### [Source extract]
>>>
Computational Analysis using Multi-ligand Simultaneous Docking of Withaferin A and Garcinol Reveals Enhanced BCL-2 and AKT-1 Inhibition
Journal:
arXiv
Published Date:
May 13, 2025
Abstract
Developing an effective medicine to combat cancer and elusive stem cells is
crucial in the current scenario. Withaferin A and Garcinol, important
phytoconstituents of Withania somnifera (Ashwagandha) and Garcinia indica
(Kokum) respectively, known for their therapeutic efficiency, have been used
for several decades for treating various disorders, because of their
anti-cancerous, anti-inflammatory and anti-invasive properties. This study
investigates the potentials of withaferin A and garcinol in inhibiting BCL-2
and AKT-1, crucial proteins contributing in cancer cell persistence by evading
apoptosis, increased cell proliferation, and inflammation. Molecular docking
techniques, including single docking and MLSD, were used to understand the
binding interaction of the ligands with BCL-2 and AKT-1. MLSD highlighted
inter-ligand interactions among withaferin A and garcinol, against BCL-2, with
a binding affinity of -11.88 +- 0.12 kcal/mol, surpassing the binding affinity
of venetoclax (-9.73 +- 0.1 kcal/mol) a commercial inhibitor of BCL-2. For
AKT-1, the binding affinity of withaferin A and garcinol (-13.74 +- 0.08
kcal/mol) surpassed the binding affinity of melatonin (-7.24 +- 0.06 kcal/mol),
a commercial inhibitor of AKT-1. The MLSD results highlight the combined
effects of garcinol and withaferin A, highlighting the importance of
considering both the interactions of the bioactive compounds in the development
of new medicines and strategies targeting cancer and elusive stem cells.
<<<
### [Work required]
In one to three sentences, explain why the abstract on withaferin A and garcinol treats BCL-2 and AKT-1 as proteins worth inhibiting. The data that comes next has no connection to the abstract.

### [Entries supplied]
>>>
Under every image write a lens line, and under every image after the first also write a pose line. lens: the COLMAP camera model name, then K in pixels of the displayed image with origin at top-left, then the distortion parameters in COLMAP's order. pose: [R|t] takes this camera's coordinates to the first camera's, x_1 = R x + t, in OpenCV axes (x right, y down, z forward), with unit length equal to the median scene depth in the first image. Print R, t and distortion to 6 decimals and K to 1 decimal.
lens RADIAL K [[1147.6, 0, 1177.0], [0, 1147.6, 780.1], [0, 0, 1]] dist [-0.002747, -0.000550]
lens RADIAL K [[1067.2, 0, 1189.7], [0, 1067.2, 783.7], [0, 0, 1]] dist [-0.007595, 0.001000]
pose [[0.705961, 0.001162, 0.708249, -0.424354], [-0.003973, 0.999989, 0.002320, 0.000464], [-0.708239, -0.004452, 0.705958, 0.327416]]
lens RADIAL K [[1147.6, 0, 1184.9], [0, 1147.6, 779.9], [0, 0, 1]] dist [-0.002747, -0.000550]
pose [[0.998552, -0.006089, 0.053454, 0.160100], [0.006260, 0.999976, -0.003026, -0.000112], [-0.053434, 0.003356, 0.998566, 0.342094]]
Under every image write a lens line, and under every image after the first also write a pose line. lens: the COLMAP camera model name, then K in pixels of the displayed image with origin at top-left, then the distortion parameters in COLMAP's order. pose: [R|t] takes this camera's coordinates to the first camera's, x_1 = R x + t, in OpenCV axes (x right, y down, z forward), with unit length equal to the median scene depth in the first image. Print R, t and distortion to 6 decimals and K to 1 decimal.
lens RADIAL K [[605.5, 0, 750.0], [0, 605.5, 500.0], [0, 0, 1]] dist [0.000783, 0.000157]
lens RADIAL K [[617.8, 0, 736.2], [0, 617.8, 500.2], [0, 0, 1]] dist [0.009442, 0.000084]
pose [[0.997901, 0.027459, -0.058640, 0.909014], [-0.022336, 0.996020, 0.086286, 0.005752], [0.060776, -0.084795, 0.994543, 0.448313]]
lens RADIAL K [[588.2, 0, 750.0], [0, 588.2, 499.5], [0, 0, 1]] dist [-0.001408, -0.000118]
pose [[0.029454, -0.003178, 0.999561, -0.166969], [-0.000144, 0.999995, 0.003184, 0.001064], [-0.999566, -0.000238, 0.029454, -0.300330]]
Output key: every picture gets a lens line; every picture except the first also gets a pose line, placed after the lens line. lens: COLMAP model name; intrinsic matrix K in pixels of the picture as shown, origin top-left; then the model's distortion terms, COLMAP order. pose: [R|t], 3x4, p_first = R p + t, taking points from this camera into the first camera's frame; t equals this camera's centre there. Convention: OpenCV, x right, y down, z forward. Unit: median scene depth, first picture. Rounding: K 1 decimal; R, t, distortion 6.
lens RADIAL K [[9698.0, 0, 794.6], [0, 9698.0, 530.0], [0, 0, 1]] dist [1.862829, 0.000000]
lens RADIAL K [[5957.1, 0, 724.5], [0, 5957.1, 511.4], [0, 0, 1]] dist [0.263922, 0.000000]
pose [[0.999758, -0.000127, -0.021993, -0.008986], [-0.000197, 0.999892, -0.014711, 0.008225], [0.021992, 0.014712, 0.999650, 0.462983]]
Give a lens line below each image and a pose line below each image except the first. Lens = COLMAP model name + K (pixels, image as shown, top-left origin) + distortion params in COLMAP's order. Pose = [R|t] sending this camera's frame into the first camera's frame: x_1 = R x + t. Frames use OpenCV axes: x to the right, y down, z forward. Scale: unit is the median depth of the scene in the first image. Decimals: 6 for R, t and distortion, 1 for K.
<<<
### [Exercise response]
BCL-2 and AKT-1 are crucial proteins that contribute to cancer cell persistence. They do this by evading apoptosis, increasing cell proliferation, and promoting inflammation.